Do Xingu, ao Brasil, ao mundo
Há crianças e adolescentes indígenas vítimas da covid-19 em quase todas as regiões do Brasil. Em 9 de abril, a primeira morte confirmada foi a de Alvanei Xirixana, um jovem yanomami de 15 anos que vivia num território de Roraima na fronteira com a Venezuela. No dia 5 de maio, um bebê guarani de um ano faleceu na Terra Indígena Tenondé Porã, no extremo sul de São Paulo. Segundo a Comissão Guarani Yvyrupa, outras crianças estão contaminadas e dois idosos também morreram no território. A comunidade está em luto profundo, informou a comissão. No dia 20, um recém-nascido de três dias do povo pipipã morreu no município de Floresta, em Pernambuco.
Mas a vulnerabilidade não é exclusiva às comunidades brasileiras. Um levantamento publicado na revista científica Lancet mostrou que populações indígenas de 23 países têm, em geral – embora com diferenças locais –, uma situação social e de saúde mais precária que a de outros grupos. Por exemplo, as taxas de mortalidade infantil para indígenas eram pelo menos duas vezes maiores na Colômbia, Groenlândia, Peru, Rússia e Venezuela – além do Brasil; e havia altas proporções de desnutrição e obesidade infantil em pelo menos metade das populações. Com isso, há alertas do avanço do coronavírus e mensagens de resistência de indígenas de várias nações.

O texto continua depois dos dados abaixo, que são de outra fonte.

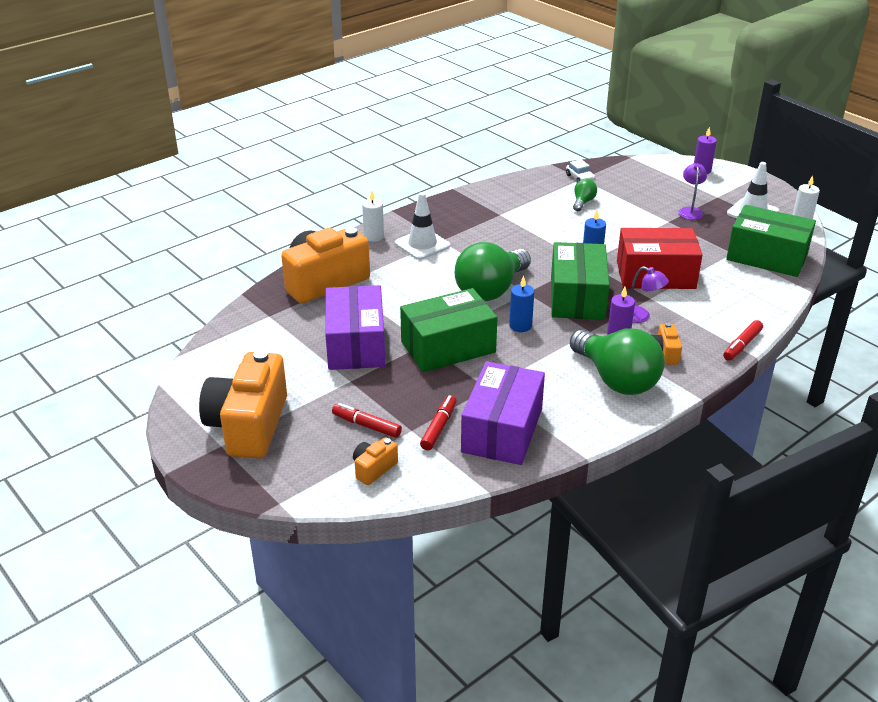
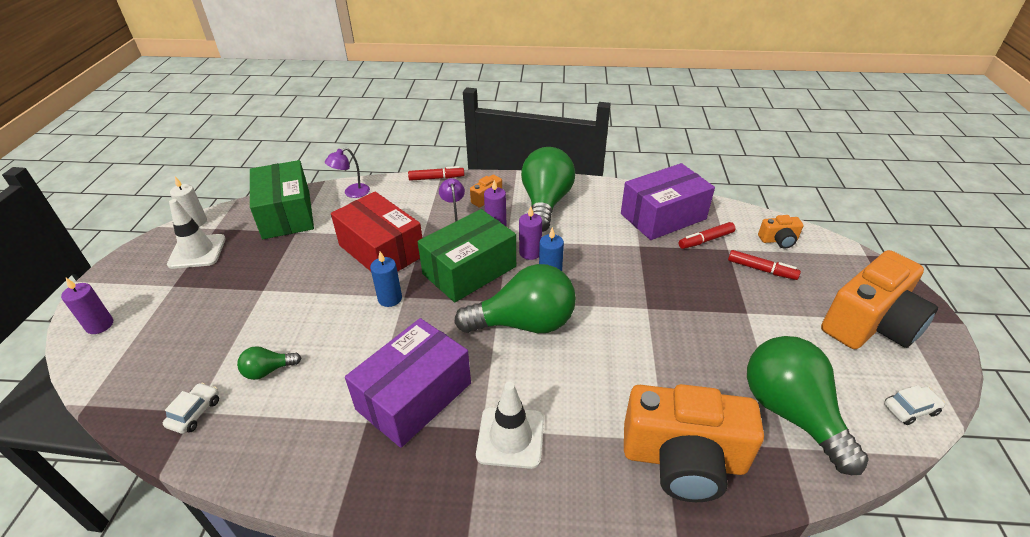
camera: 135 degrees left, 5 degrees up
(199, 376) = (910, 409): none -> white car
(277, 333) = (790, 413): none -> green light bulb
(356, 344) = (713, 345): purple box -> purple box (414, 396)
(366, 425) = (761, 269): red marker -> red marker turned 45 degrees counterclockwise
(373, 236) = (549, 502): white candle -> none
(448, 347) = (631, 292): green box -> none
(558, 332) = (530, 253): none -> purple candle
(690, 211) = (225, 287): purple lamp -> purple lamp (352, 193)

No Alto Xingu, o período seco traz noites estreladas abaixo dos 10ºC e dias de céu azul acima dos 30. Salu se foi numa noite fria, mas um sol forte já pela manhã do dia 17 trouxe novo ânimo à sua despedida na aldeia Tanguro. Foi uma celebração alegre e reflexiva com cantos e pinturas no corpo. “Pensei muito no Salu e na menininha que adotei, fiquei muito emocionado”, contou Amarildo. Parte do ritual levou os familiares a se banharem no rio Kuluene para, diz ele, tirar o luto e trazer a felicidade de volta: “Antes estávamos chorando e nos molhando de lágrimas, e o que fazemos é lavar a tristeza com as águas do rio”.